Minty clapped her hands, and her round eyes shone. "To let it have a drink and run through the woods. Oh, what fun! I'll let it sleep with me."

Her mother gave her a sounding slap. "Hold your tongue, Minty Foster, and let the cap'n speak. Why did Thinkright ask me to get the best room ready, then? If a monkey comes into this house I go out of it, and I stay out."

"'Tain't a monkey, no, 'tain't," returned Cap'n Lem tearfully but pacifically; "but I made the best joke, Lucil, if I do say it. I'm laughin' yit. Ye couldn't 'preciate it till ye see her, then I'll tell ye, an if yew don't bust your sides"—

"Her? Is she young or old?" demanded Mrs. Lem, recovering a sense of the lustre on her brilliantine.

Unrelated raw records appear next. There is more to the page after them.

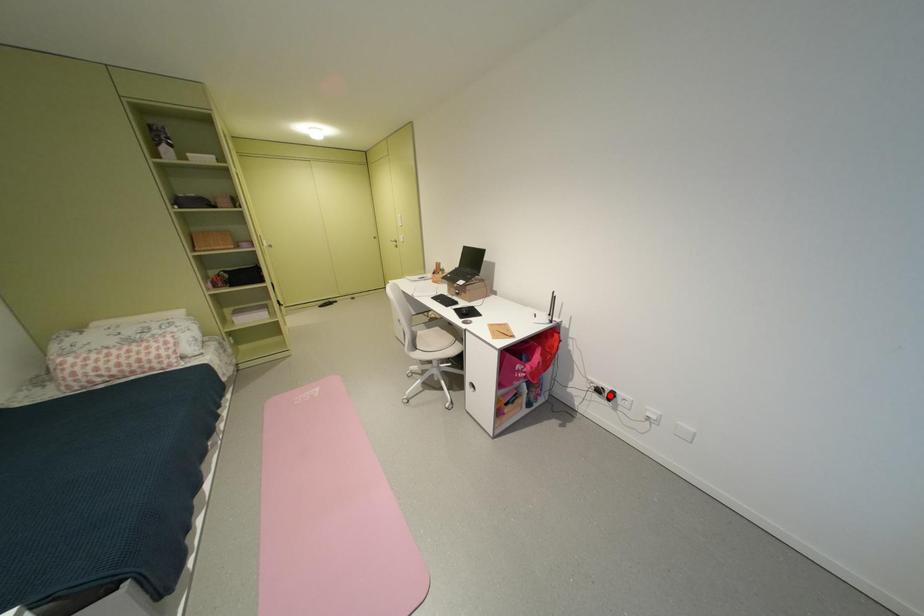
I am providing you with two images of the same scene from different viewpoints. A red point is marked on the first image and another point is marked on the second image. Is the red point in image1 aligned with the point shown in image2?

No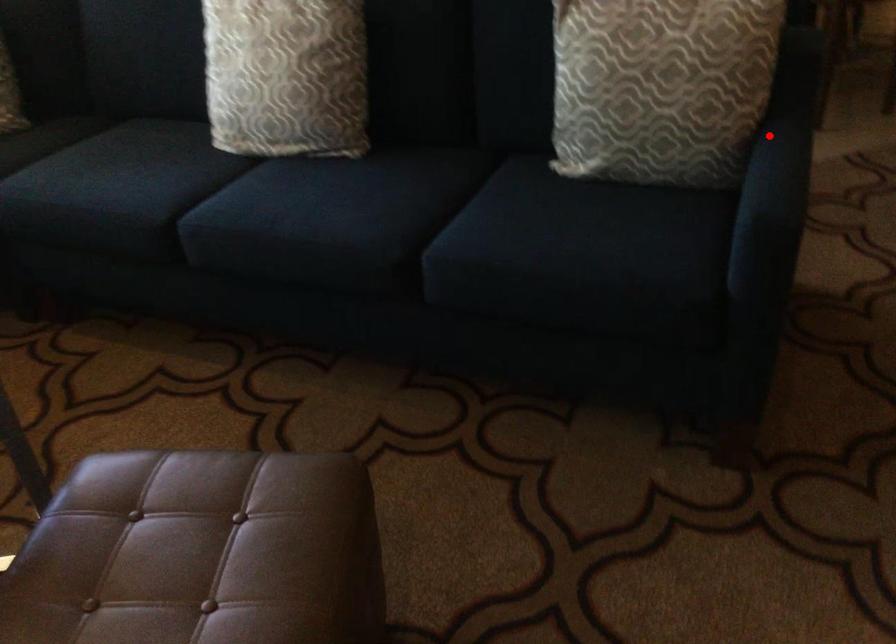
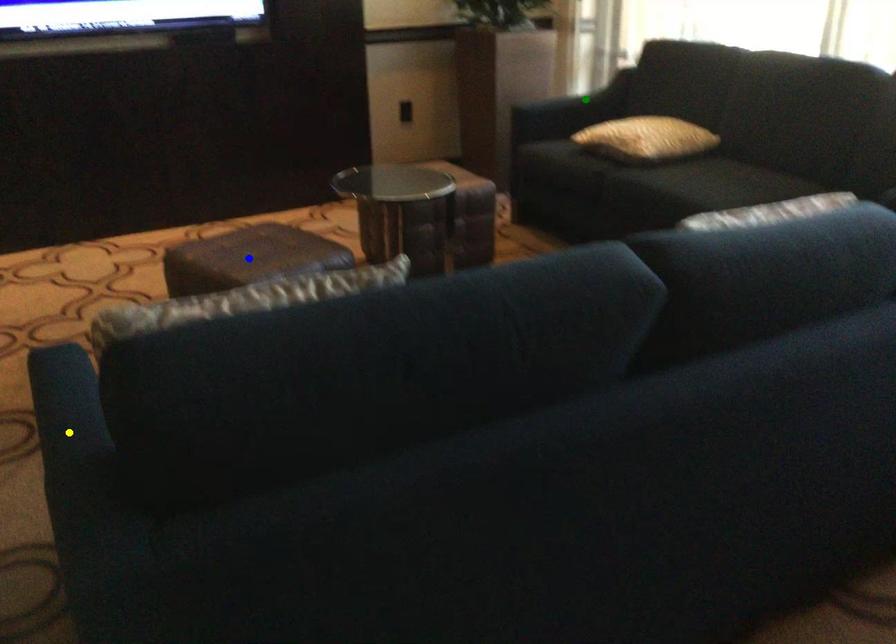
Question: I am providing you with two images of the same scene from different viewpoints. A red point is marked on the first image. You are given multiple points on the second image. In image 2, which mark is for the same physical point as the one in image 1?

Choices:
 (A) blue point
 (B) yellow point
 (C) green point

Answer: (B)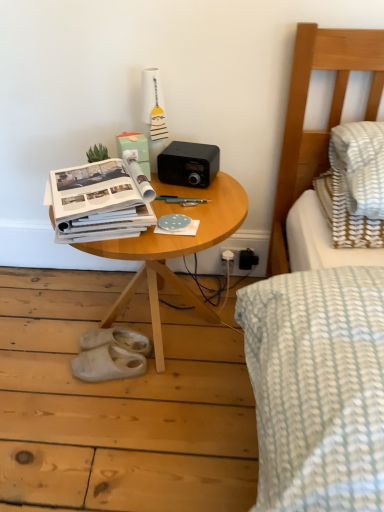
Question: In terms of size, does wooden table at center appear bigger or smaller than white rubber sandals at lower left, the second footwear in the front-to-back sequence?

Choices:
 (A) small
 (B) big

Answer: (B)

Question: Considering the positions of wooden table at center and white rubber sandals at lower left, acting as the first footwear starting from the back, in the image, is wooden table at center wider or thinner than white rubber sandals at lower left, acting as the first footwear starting from the back,?

Choices:
 (A) thin
 (B) wide

Answer: (B)

Question: Which object is the farthest from the wooden table at center?

Choices:
 (A) white rubber sandals at lower left, the second footwear in the front-to-back sequence
 (B) white rubber slippers at lower left, the 1th footwear in the front-to-back sequence
 (C) white paper at center

Answer: (A)

Question: Which object is positioned closest to the wooden table at center?

Choices:
 (A) white rubber sandals at lower left, the second footwear in the front-to-back sequence
 (B) white rubber slippers at lower left, the 1th footwear in the front-to-back sequence
 (C) white paper at center

Answer: (C)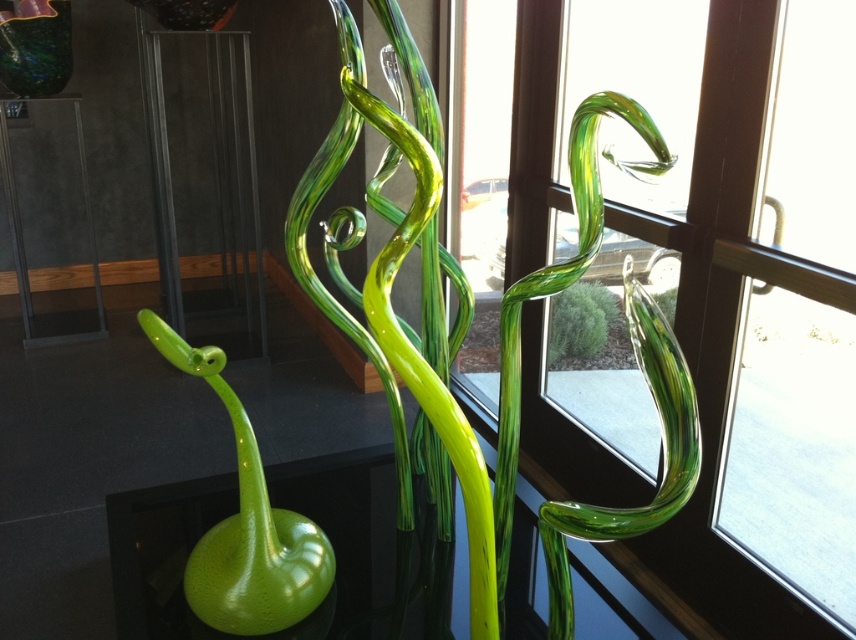
Question: Estimate the real-world distances between objects in this image. Which object is closer to the transparent glass sculpture at center?

Choices:
 (A) shiny multicolored glass vase at upper left
 (B) green glass plant at center
 (C) green glass sculpture at center
 (D) matte black table at left

Answer: (B)

Question: Is shiny multicolored glass vase at upper left above green glass plant at center?

Choices:
 (A) no
 (B) yes

Answer: (B)

Question: Can you confirm if green glass sculpture at center is wider than shiny multicolored glass vase at upper left?

Choices:
 (A) yes
 (B) no

Answer: (A)

Question: Does shiny multicolored glass vase at upper left have a larger size compared to green glass plant at center?

Choices:
 (A) no
 (B) yes

Answer: (A)

Question: Which object appears farthest from the camera in this image?

Choices:
 (A) shiny multicolored glass vase at upper left
 (B) green glass sculpture at center
 (C) transparent glass sculpture at center

Answer: (A)

Question: Estimate the real-world distances between objects in this image. Which object is farther from the green glass sculpture at center?

Choices:
 (A) transparent glass sculpture at center
 (B) shiny multicolored glass vase at upper left

Answer: (B)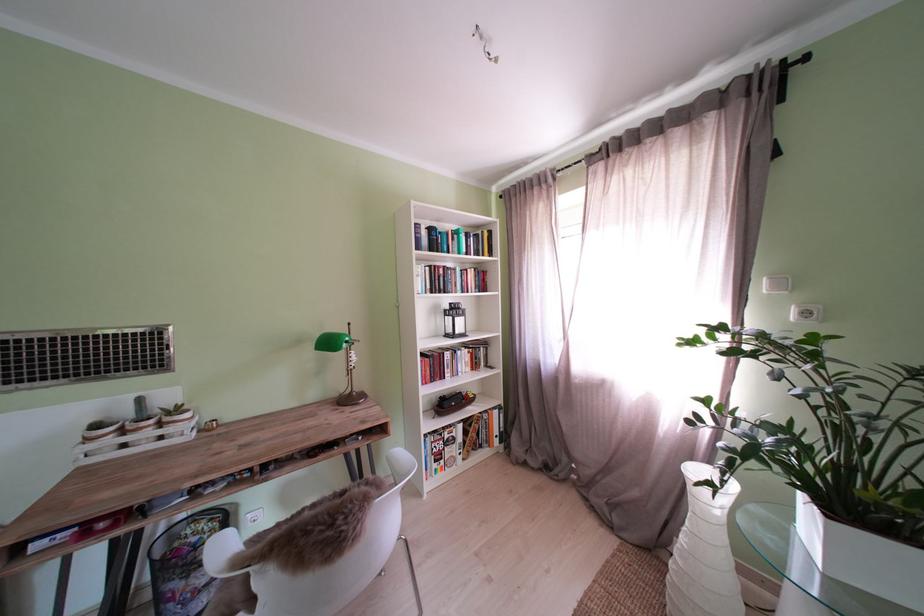
The height and width of the screenshot is (616, 924). Find the location of `green lamp shade`. green lamp shade is located at coordinates (332, 342).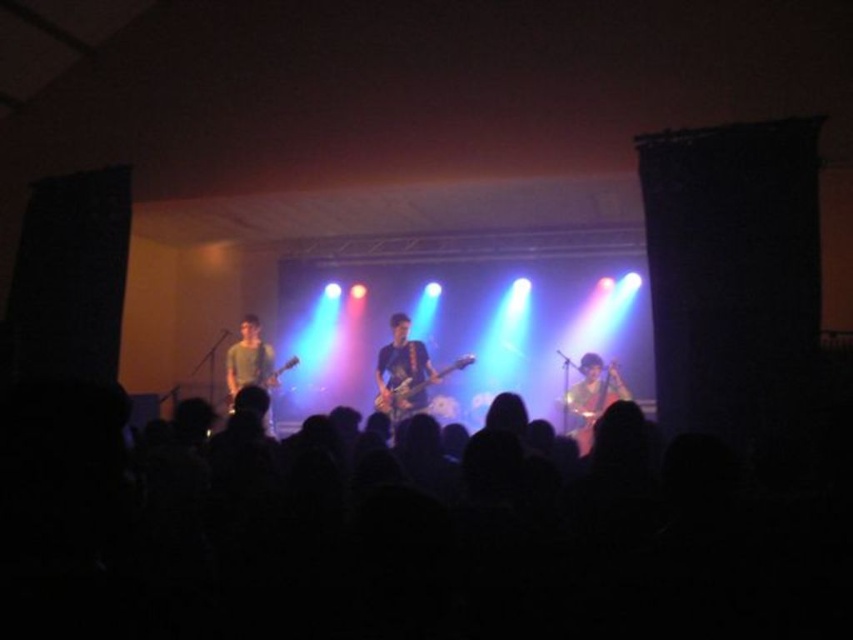
You are a stagehand who needs to adjust the microphone stand between the shiny brown guitar at center and the green matte shirt at center. The stand requires at least 10 feet of space to be placed safely. Based on the description, can you position the microphone stand between them?

The shiny brown guitar at center and green matte shirt at center are 9.68 feet apart, which is less than the required 10 feet. Therefore, the microphone stand cannot be safely positioned between them.

You are a photographer at the back of the venue trying to capture a clear photo of both the shiny brown guitar at center and the green matte shirt at center. Since you can only focus on one subject at a time, which one should you choose to ensure the other is still in the frame?

The shiny brown guitar at center is located below green matte shirt at center, so if you focus on the green matte shirt at center, the shiny brown guitar at center will still be visible in the lower part of the frame.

"Oh, pretty so-so," returned her father-in-law aggravatingly.

"Then they'll be up here in a few minutes," said Mrs. Lem, her black eyes snapping. "Get in out o' the wind, Minty, or you won't have no Boston left." She smoothed the limp roll into which Minty's front hair had been coaxed, and pushed her inside the open door, where the child lingered.

"You might tell who she is, grandpa," she called.

"Why, then,—come now, I will. It's mean to tease ye. It's Miss Lacey."

"Oh—!" A long-drawn sound of disappointment escaped from both his hearers. "Why couldn't Thinkright have said so!" exclaimed Mrs. Lem. "Miss Lacey'd jest as lieves have seen us in our every-day things."

"I don't care," said Minty, hopeful still. "Miss Lacey nearly always brings me somethin'."